→ Trecho do texto:
· · · ·
[photopress:LI0263_1.JPG,thumb,vazio]
Ouvi recentemente o Diretor de um Departamento de EaD dizer mais ou menos o seguinte: os americanos não compreendem o conceito de turma em educação a distância. Eles sempre me perguntam: mas por que vocês precisam trabalhar com essa idéia de turma em EaD? Qual o sentido disso?
Segundo esse mesmo Diretor, o conceito de turma em EaD seria uma criação dos latinos, esse povo que precisa estar próximo, que é mais sensual, que gosta de cerveja, futebol, mulher e carnaval (essa metáfora foi usada por ele). O espírito latino teria inventado o conceito de turma em EaD, e por isso os americanos não o compreenderiam.
Essa grande “descoberta”, provavelmente, serviu como fundamento pedagógico para que esse Diretor implementasse um Projeto de EaD em que não há limite no número de alunos por turma: podem ser 100, podem ser 200, podem ser 300, podem ser 400… E o programa foi implementado no Brasil, traindo o espírito latino e obedecendo ao espírito norte-americano.
A avaliação parece-me completamente equivocada.
Em primeiro lugar, o conceito de turma em EaD não é uma invenção latina. Qualquer pesquisa rápida na bibliografia técnica sobre educação a distância mostra que isso não é verdade: existem turmas em EaD pelo mundo todo, desde os Estados Unidos até a Austrália, na Ásia e na Europa. Nem mesmo Skinner, Piaget ou Vygotsky diziam isso!
Mas existem, também, Projetos de EaD que não utilizam a noção de turma. Quais são as diferenças, então?
Eu já cursei mais de uma disciplina na Universidade de Berkeley, quando a internet já era intensamente utilizada como mídia em EaD. A coisa funcionava assim: eu me matriculo, recebo pelo correio o material (que inclui apostila, livros, vídeos, CDs etc.), estudo sozinho, mando as atividades para o meu professor (na época, por correio), ele corrige, me devolve, e, até o final do prazo para conclusão do curso, tenho que fazer uma prova presencial. Ou seja, eu não interajo com aluno nenhum, não conheço nenhum aluno, estudo independentemente e individualmente, solitariamente. Os prós e contras desse método podem ser questionados, mas, de qualquer maneira, neste caso, não existe realmente o conceito de turma. Não existe nem mesmo a idéia de que o curso tenha que começar em determinada data e terminar em outra, nem que as atividades tenham que ser entregues em datas específicas: o aluno se matricula no curso quando desejar, segue o ritmo de estudos que quiser, e o professor é remunerado pelo número de alunos que estão cursando a disciplina, afinal de contas seu trabalho é simplesmente corrigir as atividades individuais dos alunos, dar uma nota e devolvê-las para eles. E, no final, corrigir uma prova. Ou seja, quanto mais alunos, proporcionalmente mais trabalho, e portanto maior a remuneração.
· · · ·
→ O que fazer:
a) No texto sobre turmas em EaD, em que universidade quem escreve diz ter cursado mais de uma disciplina?
b) Copie do texto sobre turmas em EaD tudo o que vai desde "Em primeiro lugar, o" até "Vygotsky diziam isso!".

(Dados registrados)
· · · ·
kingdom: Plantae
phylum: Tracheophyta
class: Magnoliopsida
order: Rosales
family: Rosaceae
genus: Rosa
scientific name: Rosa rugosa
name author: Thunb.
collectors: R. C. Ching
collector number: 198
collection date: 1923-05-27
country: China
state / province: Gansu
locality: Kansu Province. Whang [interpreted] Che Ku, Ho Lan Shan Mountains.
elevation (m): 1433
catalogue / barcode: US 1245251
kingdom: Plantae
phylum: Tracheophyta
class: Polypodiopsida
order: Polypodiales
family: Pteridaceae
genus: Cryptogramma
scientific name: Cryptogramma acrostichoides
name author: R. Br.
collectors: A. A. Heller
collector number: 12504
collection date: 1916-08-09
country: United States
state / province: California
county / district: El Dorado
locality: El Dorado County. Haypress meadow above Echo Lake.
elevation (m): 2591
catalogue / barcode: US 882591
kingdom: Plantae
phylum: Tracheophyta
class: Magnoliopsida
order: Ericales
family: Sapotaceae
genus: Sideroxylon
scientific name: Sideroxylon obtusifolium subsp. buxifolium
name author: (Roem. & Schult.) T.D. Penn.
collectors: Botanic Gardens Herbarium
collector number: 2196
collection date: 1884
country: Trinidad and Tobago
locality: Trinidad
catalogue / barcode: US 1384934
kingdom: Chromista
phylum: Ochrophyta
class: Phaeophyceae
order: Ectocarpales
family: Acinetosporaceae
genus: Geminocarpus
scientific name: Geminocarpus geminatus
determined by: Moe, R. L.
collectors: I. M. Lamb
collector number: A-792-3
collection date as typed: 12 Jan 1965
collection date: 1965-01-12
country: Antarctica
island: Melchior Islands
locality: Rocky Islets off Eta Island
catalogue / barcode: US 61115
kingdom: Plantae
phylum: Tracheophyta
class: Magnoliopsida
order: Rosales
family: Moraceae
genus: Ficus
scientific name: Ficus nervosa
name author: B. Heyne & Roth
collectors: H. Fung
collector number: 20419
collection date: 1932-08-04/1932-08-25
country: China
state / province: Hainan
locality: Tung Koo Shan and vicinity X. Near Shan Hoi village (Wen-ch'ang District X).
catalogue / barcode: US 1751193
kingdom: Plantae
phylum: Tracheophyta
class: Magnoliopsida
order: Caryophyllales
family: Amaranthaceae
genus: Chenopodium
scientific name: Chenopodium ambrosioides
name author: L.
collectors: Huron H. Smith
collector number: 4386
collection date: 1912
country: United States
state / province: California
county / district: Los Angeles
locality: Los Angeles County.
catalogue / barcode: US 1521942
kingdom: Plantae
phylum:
· · · ·
→ Respostas por tarefa:
a) Na Universidade de Berkeley.

b)
Em primeiro lugar, o conceito de turma em EaD não é uma invenção latina. Qualquer pesquisa rápida na bibliografia técnica sobre educação a distância mostra que isso não é verdade: existem turmas em EaD pelo mundo todo, desde os Estados Unidos até a Austrália, na Ásia e na Europa. Nem mesmo Skinner, Piaget ou Vygotsky diziam isso!